Les Champenois sont d’un naturel doux et conciliant. Contrairement aux Lorrains, aux Normands, aux Franc-Comtois, et à quelques autres encore (c’est le proverbe qui le dit, je n’y suis pour rien !), ils fuient la chicane; et si la bonne foi était bannie, dirons-nous comme jadis le roi Jean, du reste de la terre, ce serait certainement dans quelque coin de la Champagne qu’il faudrait l’aller chercher. Cela est tout à l’éloge de ses habitants. La bonté n’exclut pas toujours l’élégance de l’esprit, mais le bel-esprit exclut souvent la bonté.
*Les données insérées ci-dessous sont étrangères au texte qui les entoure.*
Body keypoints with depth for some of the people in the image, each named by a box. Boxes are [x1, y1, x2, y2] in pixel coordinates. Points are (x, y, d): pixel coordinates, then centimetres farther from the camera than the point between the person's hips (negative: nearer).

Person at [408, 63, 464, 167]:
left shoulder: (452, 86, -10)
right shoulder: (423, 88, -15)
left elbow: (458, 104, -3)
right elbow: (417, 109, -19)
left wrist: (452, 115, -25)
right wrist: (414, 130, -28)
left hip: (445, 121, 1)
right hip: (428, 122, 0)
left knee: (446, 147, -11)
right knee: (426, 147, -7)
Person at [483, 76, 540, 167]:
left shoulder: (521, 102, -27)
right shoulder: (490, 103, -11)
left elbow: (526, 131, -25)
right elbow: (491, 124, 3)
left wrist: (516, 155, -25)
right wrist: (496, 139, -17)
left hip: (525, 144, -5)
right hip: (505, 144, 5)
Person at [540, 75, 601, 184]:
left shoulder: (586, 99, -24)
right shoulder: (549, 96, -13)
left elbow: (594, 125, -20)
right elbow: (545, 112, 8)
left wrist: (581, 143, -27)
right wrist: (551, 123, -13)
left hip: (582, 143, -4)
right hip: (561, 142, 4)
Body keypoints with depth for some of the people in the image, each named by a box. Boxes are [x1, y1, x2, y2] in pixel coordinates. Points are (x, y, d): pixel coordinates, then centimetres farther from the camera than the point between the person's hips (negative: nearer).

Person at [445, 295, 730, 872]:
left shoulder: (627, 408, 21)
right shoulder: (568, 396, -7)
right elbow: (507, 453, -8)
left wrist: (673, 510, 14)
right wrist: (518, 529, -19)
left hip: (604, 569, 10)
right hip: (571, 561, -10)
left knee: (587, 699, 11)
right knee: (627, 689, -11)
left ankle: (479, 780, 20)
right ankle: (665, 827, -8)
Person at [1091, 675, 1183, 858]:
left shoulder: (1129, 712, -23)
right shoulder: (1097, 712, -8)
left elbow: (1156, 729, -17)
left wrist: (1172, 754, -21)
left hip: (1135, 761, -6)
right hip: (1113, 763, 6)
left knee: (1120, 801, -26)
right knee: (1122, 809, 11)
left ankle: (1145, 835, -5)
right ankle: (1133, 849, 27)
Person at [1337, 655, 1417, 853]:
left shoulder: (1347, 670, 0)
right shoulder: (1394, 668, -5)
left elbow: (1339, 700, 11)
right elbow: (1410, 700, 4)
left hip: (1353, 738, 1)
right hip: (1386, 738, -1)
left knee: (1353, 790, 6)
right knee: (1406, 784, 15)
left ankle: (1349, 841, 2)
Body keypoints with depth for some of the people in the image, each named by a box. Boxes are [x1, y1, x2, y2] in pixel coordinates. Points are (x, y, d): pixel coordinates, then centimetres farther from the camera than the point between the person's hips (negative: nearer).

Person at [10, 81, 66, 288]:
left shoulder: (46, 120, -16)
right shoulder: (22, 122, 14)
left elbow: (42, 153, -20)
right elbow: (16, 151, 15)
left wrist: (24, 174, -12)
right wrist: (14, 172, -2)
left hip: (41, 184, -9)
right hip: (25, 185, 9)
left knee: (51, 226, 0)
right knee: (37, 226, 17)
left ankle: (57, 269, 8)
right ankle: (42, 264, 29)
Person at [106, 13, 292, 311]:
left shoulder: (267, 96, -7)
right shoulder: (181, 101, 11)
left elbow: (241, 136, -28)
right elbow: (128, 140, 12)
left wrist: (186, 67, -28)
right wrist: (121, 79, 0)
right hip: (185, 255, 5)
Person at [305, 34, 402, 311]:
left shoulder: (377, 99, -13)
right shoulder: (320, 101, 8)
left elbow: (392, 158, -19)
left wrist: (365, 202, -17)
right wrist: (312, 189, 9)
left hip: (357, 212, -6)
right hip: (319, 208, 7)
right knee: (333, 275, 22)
D’autres étymologistes donnent une version qui  prouverait que les Champenois ne sont pas aussi bêtes qu’ils en ont l’air; car antérieurement à la formation du royaume de France, on les comparait pour la naïveté aux peuplades italiennes de la Campanie, dont ils portaient le nom.

Après la conquête des Gaules par Jules César, les vainqueurs prélevèrent des tributs sur les vaincus. Ces tributs, on le sait, étaient le plus souvent payés en produits du sol ou en troupeaux. Les Champenois, entre autres, étaient taxés à un mouton par troupeau de cent bêtes et au-dessus. Mais ce tribut devint bientôt improductif, et voici comment les Champenois s’y prirent pour l’éluder :

Lorsque les Romains se présentaient pour compter un troupeau, ils ne trouvaient toujours que quatre-vingt-dix-neuf bêtes à laine, et s’en allaient comme ils étaient venus. Mais le fisc ne fut point content de ces arrangements. César ordonna que le berger de chaque troupeau compterait non pas comme homme, mais comme mouton, et que, en conséquence, un troupeau composé de quatre-vingt-dix-neuf moutons et d’un Champenois acquitterait le tribut dû par un troupeau de cent moutons.

« Histoire anecdotique et morale des proverbes et dictons français. »  Joséphine Amory de Langerack, Lille, 1883.